De zaak betreft een vrijstelling op grond van artikel 19, tweede lid, van de Wet op de Ruimtelijke Ordening (WRO). De verzoeker had bezwaren tegen de verleende bouwvergunning, met name over het bouwen tot op de perceelsgrens, de aanwezigheid van balkons aan de zijde van zijn perceel en het gebrek aan parkeervoorzieningen. In een eerdere tussenuitspraak van 7 oktober 2010 had de voorzieningenrechter verweerder opgedragen om aan te tonen dat de parkeernormen voor zorg- en zorggerelateerde functies correct waren vastgesteld. De voorzieningenrechter oordeelde dat de ruimtelijke onderbouwing van het bouwplan op het onderdeel 'parkeren' niet voldeed aan de eisen, maar dat verweerder in de gelegenheid was gesteld om dit gebrek te herstellen.
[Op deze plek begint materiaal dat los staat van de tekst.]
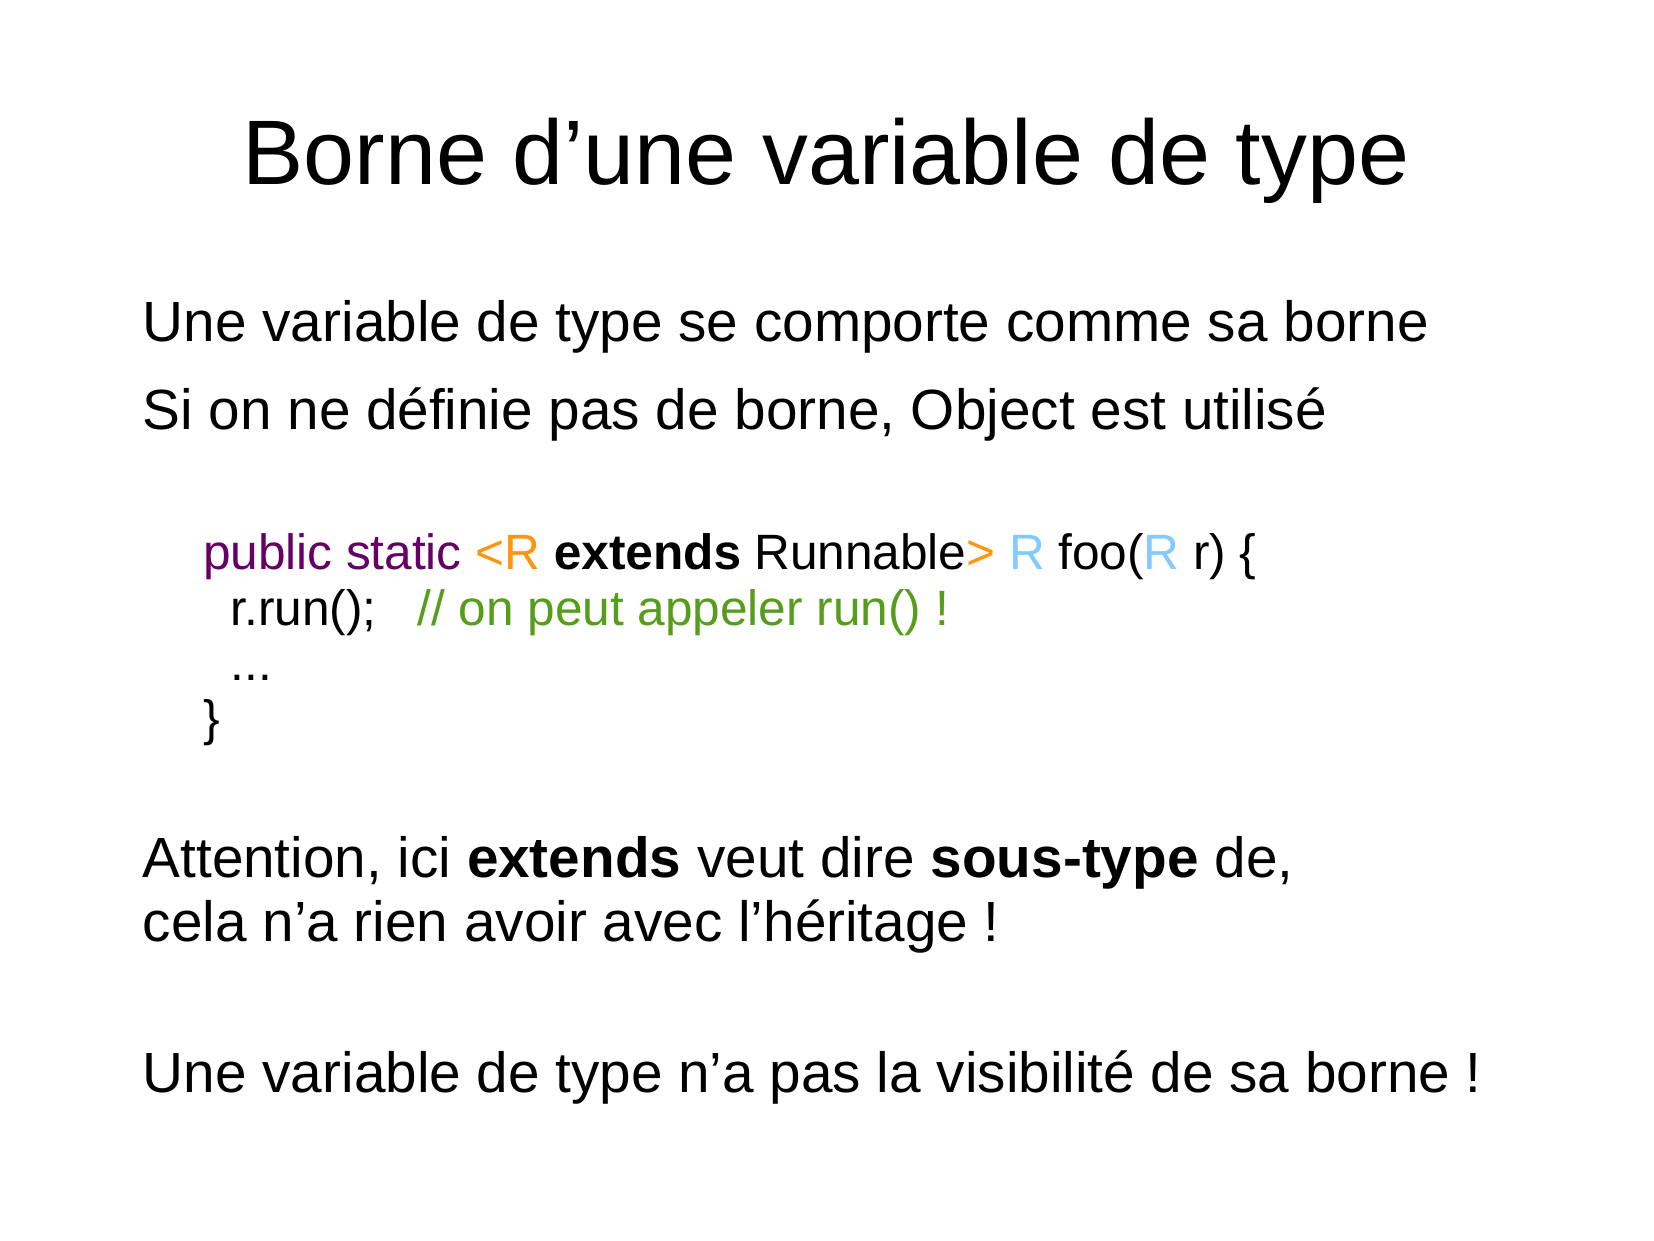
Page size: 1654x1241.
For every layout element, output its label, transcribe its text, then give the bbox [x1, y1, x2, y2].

title Borne d’une variable de type [82, 49, 1571, 257]
list Une variable de type se comporte comme sa borne Si on ne définie pas de borne, Object est utilisé public static <R extends Runnable> R foo(R r) { r.run(); // on peut appeler run() ! ... } Attention, ici extends veut dire sous-type de, cela n’a rien avoir avec l’héritage ! Une variable de type n’a pas la visibilité de sa borne ! [82, 290, 1571, 1111]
Na heroverweging heeft verweerder de motivering van het bestreden besluit aangepast, waarbij werd erkend dat de parkeernormen niet correct waren toegepast. De voorzieningenrechter concludeerde dat de herziening van de motivering voldoende was om de rechtsgevolgen van het oorspronkelijke besluit in stand te laten. De rechtbank benadrukte dat de beleidsregels en de toepassing daarvan door verweerder niet onredelijk waren, en dat de parkeergelegenheid in het bouwplan voldoende was, met 48 parkeerplaatsen, waarvan één voor gehandicapten. De voorzieningenrechter heeft de argumenten van de verzoeker over alternatieve parkeerbehoeften en rapporten van derden verworpen, omdat deze niet waren gebaseerd op de door verweerder gehanteerde beleidsregels.